At the time, Kumar said that JD(U) relied on the votes of Muslims, who constitute 17 percent of Bihar's population, and questioned Modi's secular credentials since he was chief minister of Gujarat when religious violence engulfed the state in 2002.

Modi rebuked Kumar for throttling development in Bihar by ending the JD(U)-BJP alliance. "If he didn't like me then he should have come and slapped me or even choked me," he said. "I'm sad that the people of Bihar had to pay for his anger."

Modi also mocked Kumar for making fun of politicians using Twitter, but now having his own account on the social media platform. "Some leaders of Bihar, who used to make make fun of using Twitter, are now doing so themselves," he said.

Two years ago, Kumar came down heavily on politicians who used Twitter. "The dictionary meaning of twitter is the chirping of birds which makes a man happy hearing them in the morning. But some leaders through excessive tweeting have turned it into a jarring sound," he said.

jitan ram manjhi

Jitan Ram Manjhi as 'Vibhishan'

Speaking at the rally, Bihar’s former chief minister Jitan Ram Manjhi said that he was "Vibhishan," who would help Modi defeat "Ravana" (Kumar), the villain in Ramayana.

Earlier this year, Kumar ousted his one-time friend Manjhi, who, he made the first ‘mahadalit’ chief minister after stepping down because of his party's dismal performance in the 2014 Lok Sabha elections: BJP bagged 31 out of 40 seats in Bihar, JD(U) won just two. In contrast, the BJP-JDU alliance got 32 seats in 2009.

"Ravana-like Nitish Kumar is the worst politician in Bihar,” said Manjhi, who is expected to tap votes of the ‘mahadalits’ for the BJP.

Referring to the expulsions of Manjhi and George Fernandes (2009) from the JD(U), Modi said that there is something wrong with the "DNA" of the party chief.

Responding to this barb, Kumar said that his DNA was the same as the people of Bihar.







Sharing a stage in Patna

Earlier in the day, Modi shared the stage with Kumar while inaugurating the Indian Institute of Technology campus in Patna, an incubation centre for medical electronics, the Rs10,000-crore Jagdishpur-Haldia pipeline, and flagging off two trains: an AC Express between Patna and Mumbai and the Rajgir-Biharsharif-Daniyawan-Fatuha passenger train.
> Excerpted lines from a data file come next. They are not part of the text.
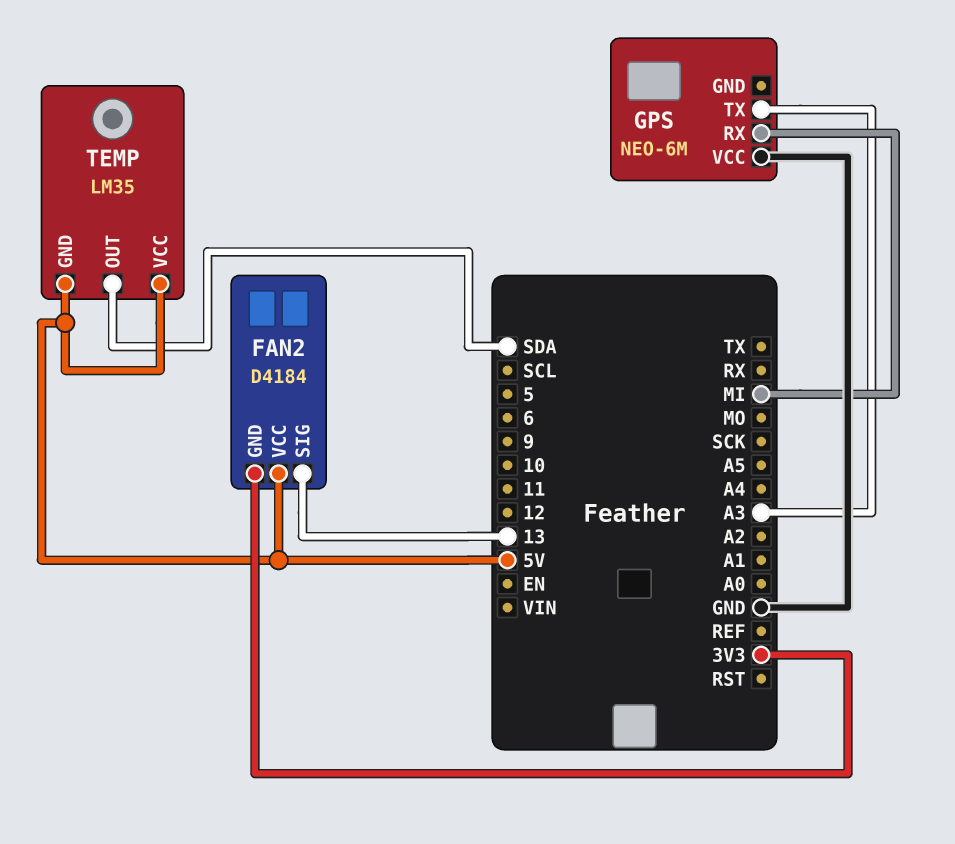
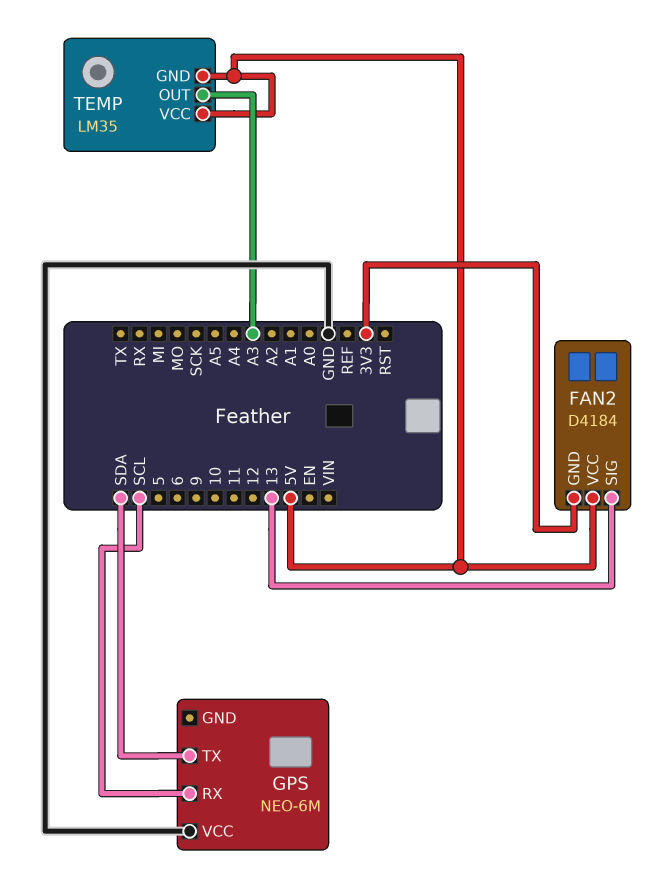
GPS pin RX: MI -> SCL
GPS pin TX: A3 -> SDA
TEMP pin OUT: SDA -> A3

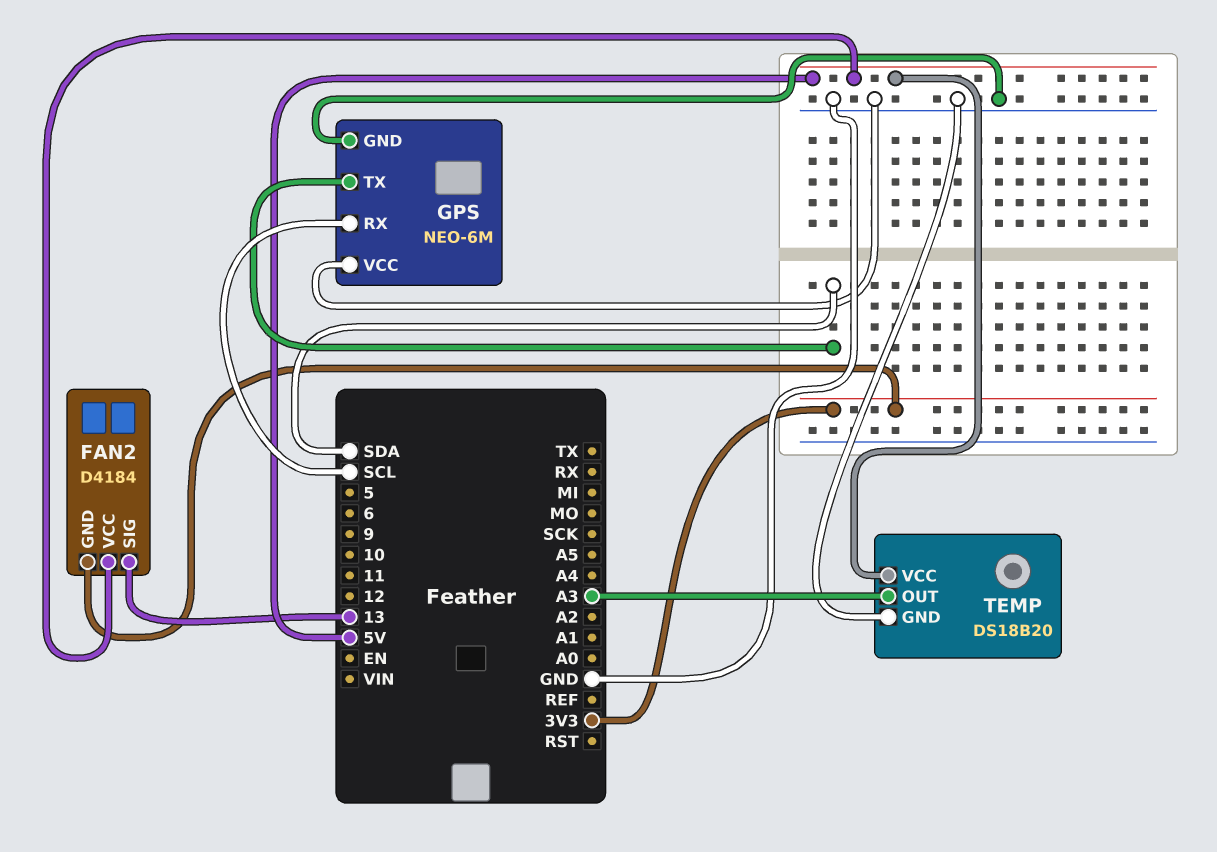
GPS pin GND: none -> GND
TEMP: LM35 -> DS18B20
TEMP pin GND: 5V -> GND

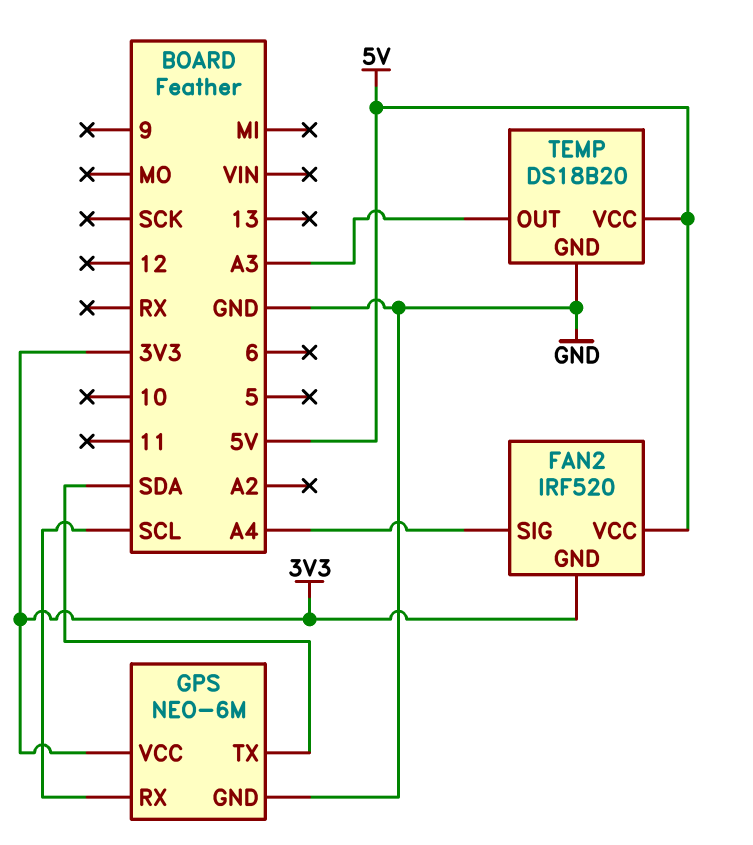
FAN2: D4184 -> IRF520
FAN2 pin SIG: 13 -> A4
GPS pin VCC: GND -> 3V3

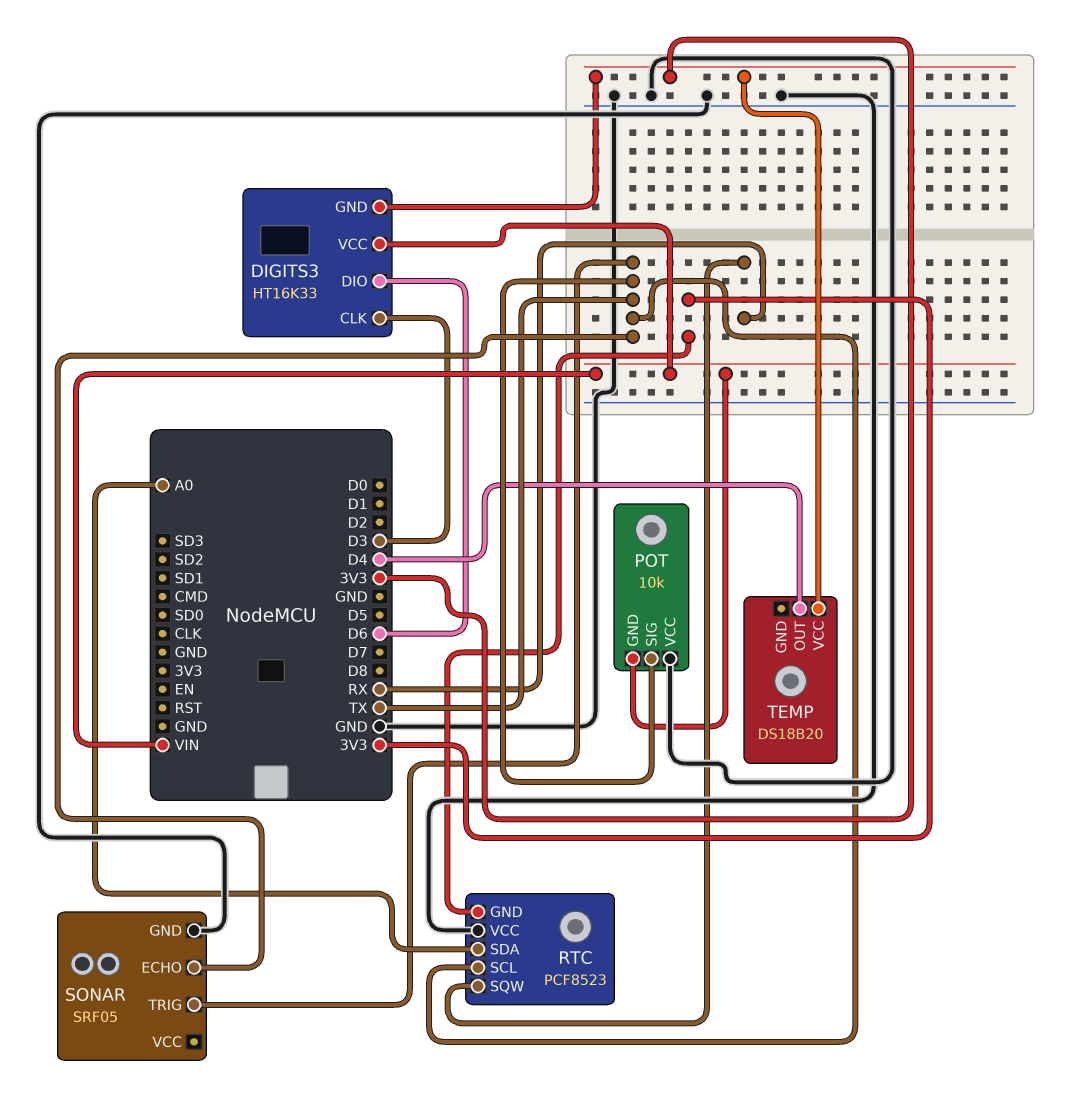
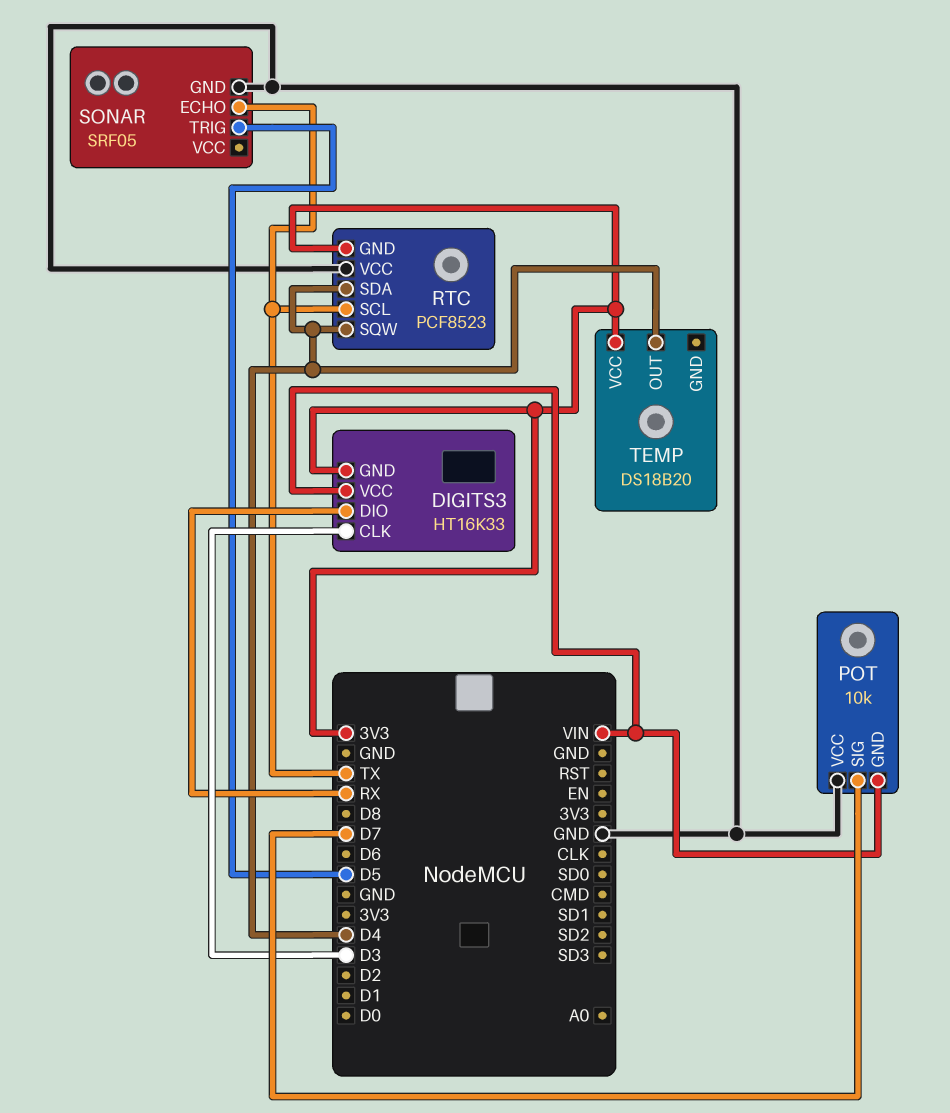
DIGITS3 pin DIO: D6 -> RX
POT pin SIG: TX -> D7
RTC pin SDA: A0 -> D4
RTC pin SQW: RX -> D4
SONAR pin TRIG: TX -> D5

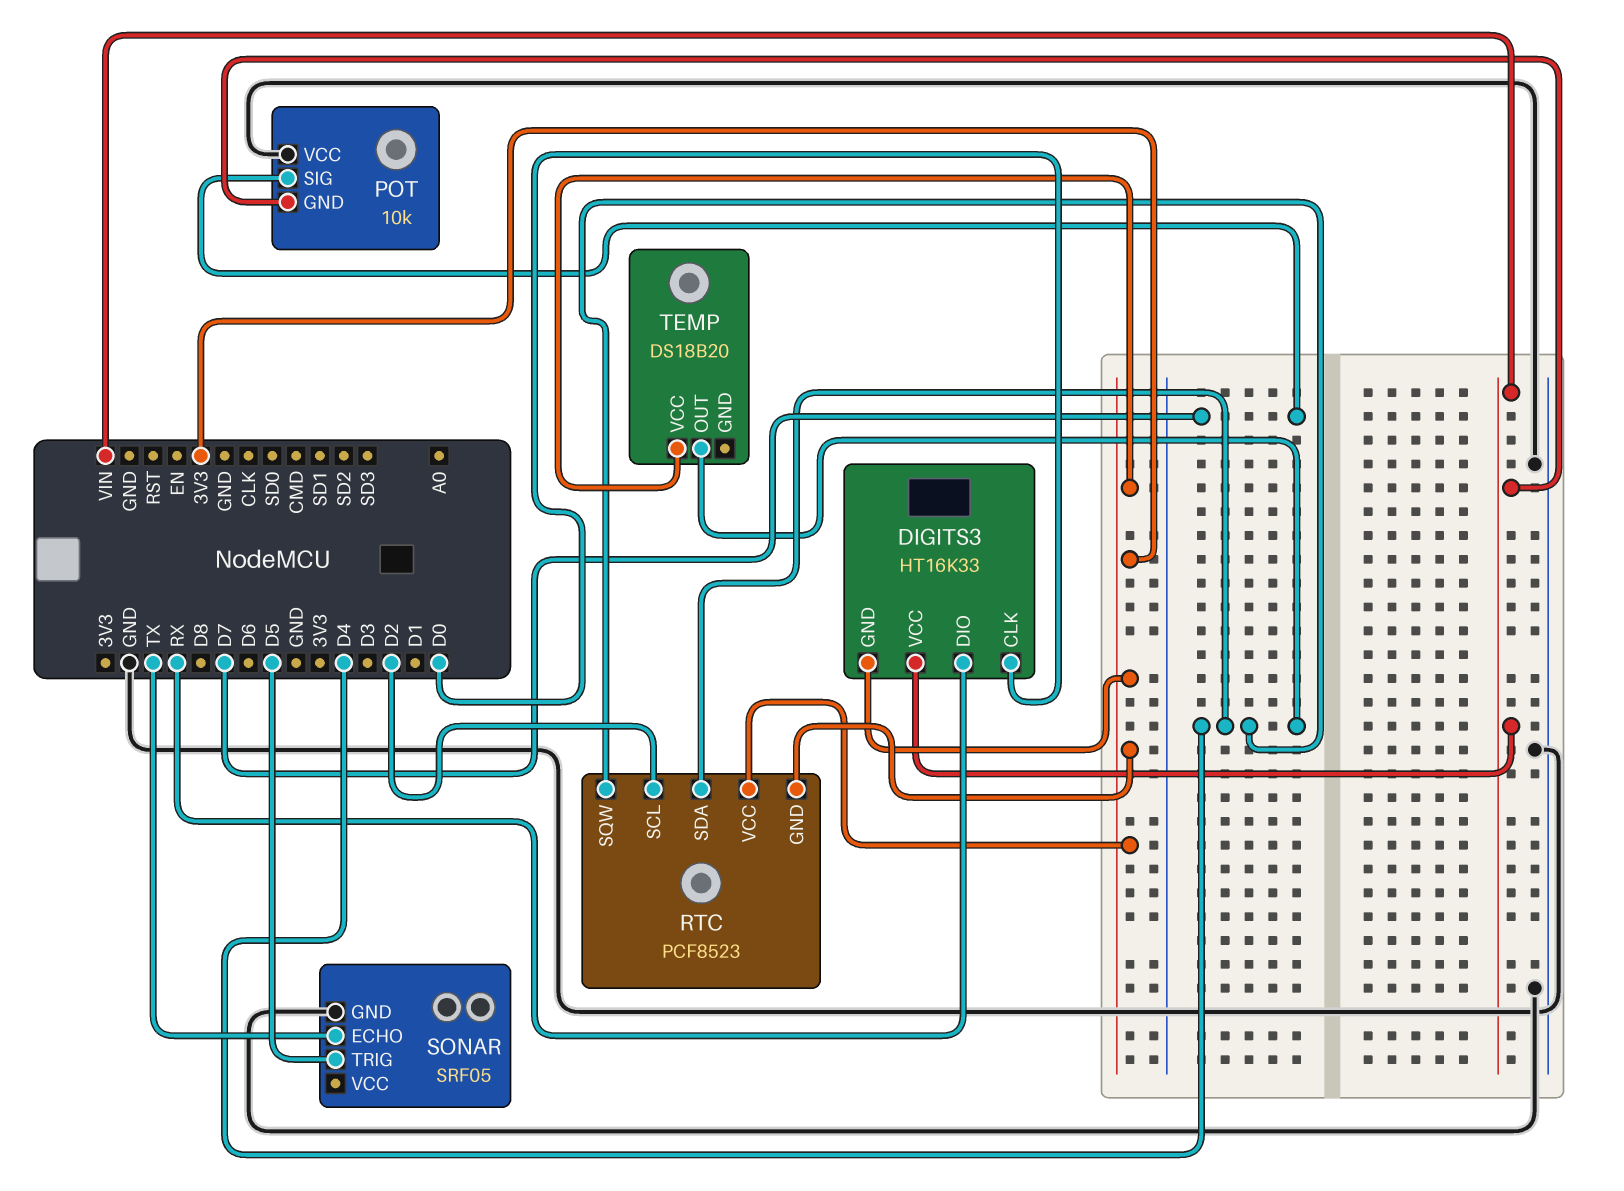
DIGITS3 pin CLK: D3 -> D0
RTC pin SCL: TX -> D2
RTC pin VCC: GND -> 3V3

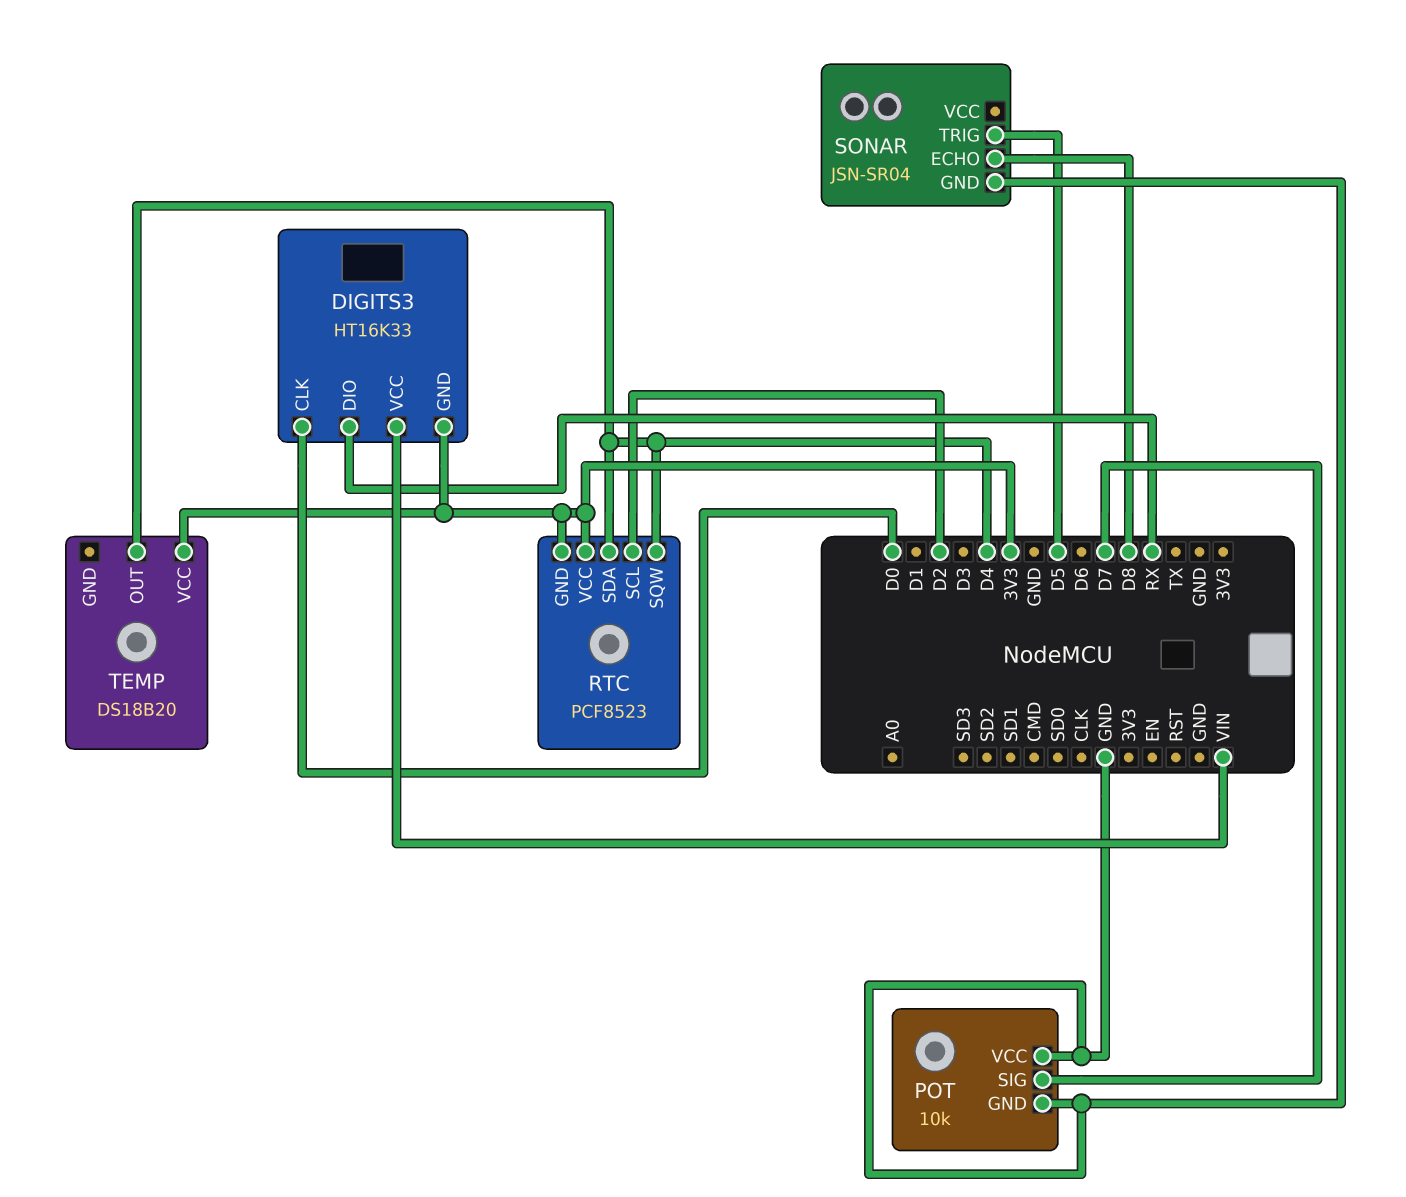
POT pin GND: VIN -> GND
SONAR: SRF05 -> JSN-SR04
SONAR pin ECHO: TX -> D8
While announcing that Bihar will receive Rs3.75 lakh crore for various schemes in the next five years, Modi said that he will soon unveil a package worth over Rs50,000 crore for Bihar.

Welcoming the prime minister to Bihar, Kumar said that he often visited Gujarat when Modi was chief minister and he was railway minister in the NDA government of Atal Bihari Vajpayee. Kumar asked Modi to finish stalled railway projects in Bihar.

Modi said that these would have been completed if the Vajpayee-led government had been in power for six more months. "Bihar has been hurt by politics," he said.

But pleasantries on the stage could not mask the political showdown which unfolded through the day. Modi took a dig at Kumar's ally, Yadav, who was the railway minister from 2004 to 2009 in the UPA government. "Railway ministers after Nitish Kumar did not do any work and projects were stalled until I took power,” he said.

Ahead of Modi's arrival, the JD(U) put up posters in the city, which said, "We won't be fooled by falsehoods, we will make Nitish win."